== Consigne 1 ==
Indiquez combien de lignes des enregistrements contiennent le mot « perspective », en respectant les majuscules et les minuscules. Répondez uniquement par le nombre.

------ Texte à lire

C’est lors d’une journée de festivités à l’occasion de la libération de la ville de Kobane que je décidai qu’il était temps pour moi de passer en Syrie. Autour de moi, des milliers de gens pleuraient de joie et s’embrassaient. Je me souviens des sifflets et des applaudissements qui retentirent lorsqu’un gigantesque drapeau aux couleurs du Rojava fut hissé sur une hauteur de la ville, bien visible de la Turquie. Après avoir vécu quelques mois avec ces personnes, à l’écoute de leurs récits et en partageant l’expérience de la solidarité le long de la frontière, il m’importait de mieux comprendre pourquoi le projet du Rojava et leur victoire avaient pour elles tant d’importance.

------------
------ Données enregistrées

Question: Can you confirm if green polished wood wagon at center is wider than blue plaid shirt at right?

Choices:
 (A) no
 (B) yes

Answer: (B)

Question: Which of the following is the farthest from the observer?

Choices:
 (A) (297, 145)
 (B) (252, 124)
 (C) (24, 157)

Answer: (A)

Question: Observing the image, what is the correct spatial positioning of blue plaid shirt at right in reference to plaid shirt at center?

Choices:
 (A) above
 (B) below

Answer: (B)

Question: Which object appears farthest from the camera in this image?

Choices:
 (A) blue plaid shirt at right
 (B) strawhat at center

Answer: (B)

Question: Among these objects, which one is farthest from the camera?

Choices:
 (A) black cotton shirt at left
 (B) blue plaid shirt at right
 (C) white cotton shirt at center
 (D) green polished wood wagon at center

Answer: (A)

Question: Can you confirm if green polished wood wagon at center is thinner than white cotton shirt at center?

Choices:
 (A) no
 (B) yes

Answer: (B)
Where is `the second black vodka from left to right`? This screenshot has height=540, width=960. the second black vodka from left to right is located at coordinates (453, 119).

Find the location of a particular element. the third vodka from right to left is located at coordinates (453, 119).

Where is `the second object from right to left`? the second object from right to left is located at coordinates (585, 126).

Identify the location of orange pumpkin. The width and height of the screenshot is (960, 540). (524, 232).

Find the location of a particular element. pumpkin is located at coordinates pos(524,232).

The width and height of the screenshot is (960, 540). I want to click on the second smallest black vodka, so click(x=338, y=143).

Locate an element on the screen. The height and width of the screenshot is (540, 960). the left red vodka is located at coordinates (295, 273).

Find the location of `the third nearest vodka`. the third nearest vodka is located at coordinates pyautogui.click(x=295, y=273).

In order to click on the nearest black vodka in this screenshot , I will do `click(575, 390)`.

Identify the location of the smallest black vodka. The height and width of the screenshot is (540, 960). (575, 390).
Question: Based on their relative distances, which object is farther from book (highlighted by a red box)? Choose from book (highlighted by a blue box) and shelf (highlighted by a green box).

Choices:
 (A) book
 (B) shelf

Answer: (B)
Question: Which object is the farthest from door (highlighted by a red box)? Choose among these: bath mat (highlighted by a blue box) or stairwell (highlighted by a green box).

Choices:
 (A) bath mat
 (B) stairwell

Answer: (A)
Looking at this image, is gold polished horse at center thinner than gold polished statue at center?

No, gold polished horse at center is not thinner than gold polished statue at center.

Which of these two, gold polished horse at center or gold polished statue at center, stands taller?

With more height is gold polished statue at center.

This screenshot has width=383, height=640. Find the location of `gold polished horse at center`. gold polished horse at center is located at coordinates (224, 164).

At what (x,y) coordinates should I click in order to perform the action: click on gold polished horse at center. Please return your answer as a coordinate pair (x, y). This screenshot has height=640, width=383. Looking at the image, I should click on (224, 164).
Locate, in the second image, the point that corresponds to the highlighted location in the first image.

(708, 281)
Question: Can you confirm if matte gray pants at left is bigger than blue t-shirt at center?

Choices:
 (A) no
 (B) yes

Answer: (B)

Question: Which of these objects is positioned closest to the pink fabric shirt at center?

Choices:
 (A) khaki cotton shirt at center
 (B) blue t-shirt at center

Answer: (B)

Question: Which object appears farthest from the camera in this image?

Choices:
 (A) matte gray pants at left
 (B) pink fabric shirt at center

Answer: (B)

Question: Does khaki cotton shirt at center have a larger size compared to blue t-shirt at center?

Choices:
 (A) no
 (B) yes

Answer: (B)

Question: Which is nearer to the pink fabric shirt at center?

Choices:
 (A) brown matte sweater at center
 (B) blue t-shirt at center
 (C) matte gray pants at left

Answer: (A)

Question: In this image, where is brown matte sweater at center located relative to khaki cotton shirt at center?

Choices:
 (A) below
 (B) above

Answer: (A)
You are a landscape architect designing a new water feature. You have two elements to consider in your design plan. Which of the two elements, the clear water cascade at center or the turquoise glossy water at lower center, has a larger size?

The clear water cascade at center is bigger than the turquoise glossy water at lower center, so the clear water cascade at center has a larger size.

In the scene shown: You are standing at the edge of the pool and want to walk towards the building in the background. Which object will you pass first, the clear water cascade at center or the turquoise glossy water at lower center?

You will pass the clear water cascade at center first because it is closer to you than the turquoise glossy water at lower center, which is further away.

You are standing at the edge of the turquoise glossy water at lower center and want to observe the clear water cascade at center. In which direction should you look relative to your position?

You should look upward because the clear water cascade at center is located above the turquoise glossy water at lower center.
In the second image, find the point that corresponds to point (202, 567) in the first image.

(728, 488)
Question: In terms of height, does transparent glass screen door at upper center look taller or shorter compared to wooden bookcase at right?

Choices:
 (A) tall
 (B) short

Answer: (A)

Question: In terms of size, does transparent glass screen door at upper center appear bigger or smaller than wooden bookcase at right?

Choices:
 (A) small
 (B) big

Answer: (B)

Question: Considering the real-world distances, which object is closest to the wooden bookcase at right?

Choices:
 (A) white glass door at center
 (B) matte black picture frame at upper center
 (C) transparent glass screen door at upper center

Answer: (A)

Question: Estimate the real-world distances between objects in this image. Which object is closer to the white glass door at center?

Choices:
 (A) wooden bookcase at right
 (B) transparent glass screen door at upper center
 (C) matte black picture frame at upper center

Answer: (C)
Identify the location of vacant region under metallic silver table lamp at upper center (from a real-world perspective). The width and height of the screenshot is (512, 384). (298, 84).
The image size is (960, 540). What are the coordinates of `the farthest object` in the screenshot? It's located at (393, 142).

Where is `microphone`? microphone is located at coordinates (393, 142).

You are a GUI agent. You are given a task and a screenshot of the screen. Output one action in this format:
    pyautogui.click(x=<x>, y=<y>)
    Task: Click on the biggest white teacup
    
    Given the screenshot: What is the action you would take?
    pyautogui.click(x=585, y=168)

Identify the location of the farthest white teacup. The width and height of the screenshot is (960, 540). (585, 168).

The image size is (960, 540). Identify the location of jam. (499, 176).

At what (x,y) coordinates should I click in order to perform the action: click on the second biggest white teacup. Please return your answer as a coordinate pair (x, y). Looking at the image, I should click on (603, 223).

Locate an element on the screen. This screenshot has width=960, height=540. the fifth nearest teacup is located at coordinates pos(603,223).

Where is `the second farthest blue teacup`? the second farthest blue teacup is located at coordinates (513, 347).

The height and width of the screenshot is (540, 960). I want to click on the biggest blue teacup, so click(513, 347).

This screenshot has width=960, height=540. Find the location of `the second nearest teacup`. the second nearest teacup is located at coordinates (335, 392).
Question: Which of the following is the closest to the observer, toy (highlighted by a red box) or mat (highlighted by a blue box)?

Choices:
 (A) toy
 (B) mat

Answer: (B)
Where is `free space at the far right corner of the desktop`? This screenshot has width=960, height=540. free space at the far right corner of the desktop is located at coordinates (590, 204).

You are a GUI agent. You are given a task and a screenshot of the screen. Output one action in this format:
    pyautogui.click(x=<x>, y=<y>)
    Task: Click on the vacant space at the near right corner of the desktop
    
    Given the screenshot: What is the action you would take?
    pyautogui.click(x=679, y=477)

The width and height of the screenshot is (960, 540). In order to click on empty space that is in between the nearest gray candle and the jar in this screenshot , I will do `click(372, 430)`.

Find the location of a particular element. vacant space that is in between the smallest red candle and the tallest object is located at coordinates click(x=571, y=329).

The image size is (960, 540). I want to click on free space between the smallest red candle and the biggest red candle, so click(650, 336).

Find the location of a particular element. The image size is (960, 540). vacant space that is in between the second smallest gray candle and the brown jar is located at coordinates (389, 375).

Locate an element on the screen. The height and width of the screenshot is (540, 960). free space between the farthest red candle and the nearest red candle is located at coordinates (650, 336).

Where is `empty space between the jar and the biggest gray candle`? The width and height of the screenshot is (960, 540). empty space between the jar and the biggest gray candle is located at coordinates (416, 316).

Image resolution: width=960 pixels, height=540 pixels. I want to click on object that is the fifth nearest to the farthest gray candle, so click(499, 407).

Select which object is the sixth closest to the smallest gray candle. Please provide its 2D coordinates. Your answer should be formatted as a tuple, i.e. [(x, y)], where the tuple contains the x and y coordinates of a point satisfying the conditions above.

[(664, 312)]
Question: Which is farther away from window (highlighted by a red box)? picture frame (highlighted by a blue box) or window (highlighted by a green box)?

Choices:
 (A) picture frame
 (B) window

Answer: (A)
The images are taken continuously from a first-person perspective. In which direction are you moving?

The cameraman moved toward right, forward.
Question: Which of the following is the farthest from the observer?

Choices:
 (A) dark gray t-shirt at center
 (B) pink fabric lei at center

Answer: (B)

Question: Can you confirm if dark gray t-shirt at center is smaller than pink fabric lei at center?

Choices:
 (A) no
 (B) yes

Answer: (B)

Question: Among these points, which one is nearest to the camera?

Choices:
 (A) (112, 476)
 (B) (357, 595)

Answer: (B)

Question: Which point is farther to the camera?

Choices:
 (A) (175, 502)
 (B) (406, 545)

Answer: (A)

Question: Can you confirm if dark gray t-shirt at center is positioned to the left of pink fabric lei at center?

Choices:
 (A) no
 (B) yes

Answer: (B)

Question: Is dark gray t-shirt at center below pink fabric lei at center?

------------

== Consigne 2 ==
Répondez à ces questions sur le texte consacré à Kobane, chacune sur sa propre ligne.
(a) Qu'est-ce qu'on fêtait pendant cette journée ?
(b) Qu'est-ce qui a été hissé sur une hauteur de la ville ?
(c) Combien de temps de vie commune avec ces personnes le texte mentionne-t-il ?

== Réponse 1 ==
2

== Réponse 2 ==
(a) La libération de la ville de Kobane.
(b) Un gigantesque drapeau aux couleurs du Rojava.
(c) Quelques mois.